Uno de los episodios más célebres de la muy célebre biografía de Winston Churchill ocurrió el 3 de enero de 1911, cuando él era ministro del Interior del gobierno liberal de Herbert H. Asquith. Ese día, camino a su oficina, el gran político y periodista inglés, heredero de una de las mayores estirpes de su país, fumador y borracho empedernido, se encontró por azar en medio de una asonada en la calle Sidney, en el este de Londres.
Churchill se asomó por la ventana de su carro y oyó los gritos de la gente, las balas que zumbaban. Como si fuera una novela de Conan Doyle, le dijo a su chofer que se parqueara mientras él, con absoluta calma, fumando pipa, se bajaba a ver qué estaba pasando, aunque ya lo sospechaba: desde hacía meses esa zona se había vuelto un bastión de los anarquistas, en guerra sin cuartel contra la policía londinense, que allí los tenía sitiados.
Era un caso muy sonado en el país, la prensa llevaba meses comentándolo. Pero también era un caso menor de policía y orden público: un incidente más en esa ciudad que era la capital del mundo, no como para que un ministro del gobierno, quizás el ministro más famoso de todos, pues su relato de cómo se les había escapado a los bóers hacía un par de años en la guerra lo había vuelto una estrella nacional, estuviera allí.
Lo cierto es que Churchill acabó comandando la operación de la policía contra los anarquistas de la calle Sidney; hay una foto suya de esa tarde al lado de unos oficiales que lo miran estupefactos, como sin saber muy bien qué hacer. Al otro día en el Parlamento un miembro de la oposición mostró indignado esa foto y dijo: “Yo sé qué hacían allí el fotógrafo y los oficiales, lo que no entiendo es qué hacía allí el ministro...”.
El poder es ante todo eso, los rituales y misterios que lo legitiman; el orden jerárquico que le da sentido y validez.
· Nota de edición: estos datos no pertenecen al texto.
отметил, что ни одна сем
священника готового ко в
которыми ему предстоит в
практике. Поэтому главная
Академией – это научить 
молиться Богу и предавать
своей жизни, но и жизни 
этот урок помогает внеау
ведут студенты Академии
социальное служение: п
En sus memorias dice Churchill que no solo le divirtió mucho ese comentario sino que en el fondo estaba de acuerdo con él: hay cosas que un ministro, por más que quiera, no debe ni puede hacer. El poder es ante todo eso, los rituales y misterios que lo legitiman; el orden jerárquico que le da sentido y validez. Y aunque parezca que la cercanía con la gente engrandece al poderoso, lo humaniza, a veces es al revés, le hace ver su vanidad, su pequeñez.
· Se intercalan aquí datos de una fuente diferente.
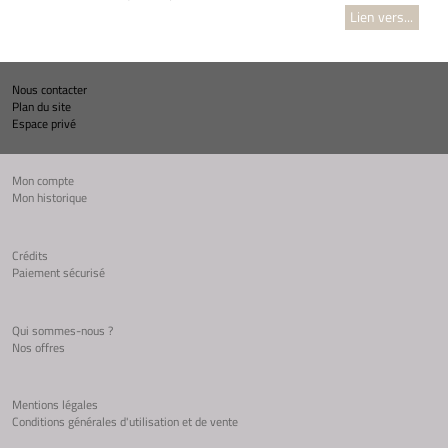
Lien vers...
Nous contacter
Plan du site
Espace privé
Mon compte
Mon historique
Crédits
Paiement sécurisé
Qui sommes-nous ?
Nos offres
Mentions légales
Conditions générales d'utilisation et de vente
Incluso si se trata del afán sincero y noble, no demagógico, por dialogar con el pueblo y darles a sus reclamos la importancia que tienen, ni más faltaba, incluso así hay que saber dosificar muy bien el o directo entre gobernantes y gobernados, justo para no devaluarlo ni someterlo a la banalidad y el ridículo, lo cual debe de ser cada vez más difícil, supongo, en esta democracia jacobina de las redes sociales.
Porque es cierto que los poderosos tienen la obligación, cada vez más, de responder y dar la cara; eso sin duda, y no sería así si no fuera por las redes sociales. Pero el precio, no sé si demasiado alto, de semejante conquista y beneficio, a veces es la pérdida absoluta e irreversible de la dignidad y el decoro de quienes se dedican a la política, entregados muchos de ellos a la coquetería y el compadrismo más vulgares y ociosos.
Umberto Eco decía que el misterio del poder radica en su condición distante y hierática, la idea de que quienes lo ejercen saben cosas que los demás no y por eso no se prodigan ni se regalan. Algo muy difícil, quizás, sobre todo en las democracias, pero sí es válido preguntarse a qué hora gobiernan los que en vez de estar haciéndolo, con todo su talento y toda su energía, se la pasan en Twitter polemizando con cuanto vecino les sale al paso por allí.
Es un equilibrio imposible, lo sé, entre la arrogancia y el ensimismamiento y la demagogia y la banalización del poder. Pero un criterio tiene que haber.
Para no decir: “Yo sé qué hace allí el tuitero, no entiendo qué hace allí el ministro”.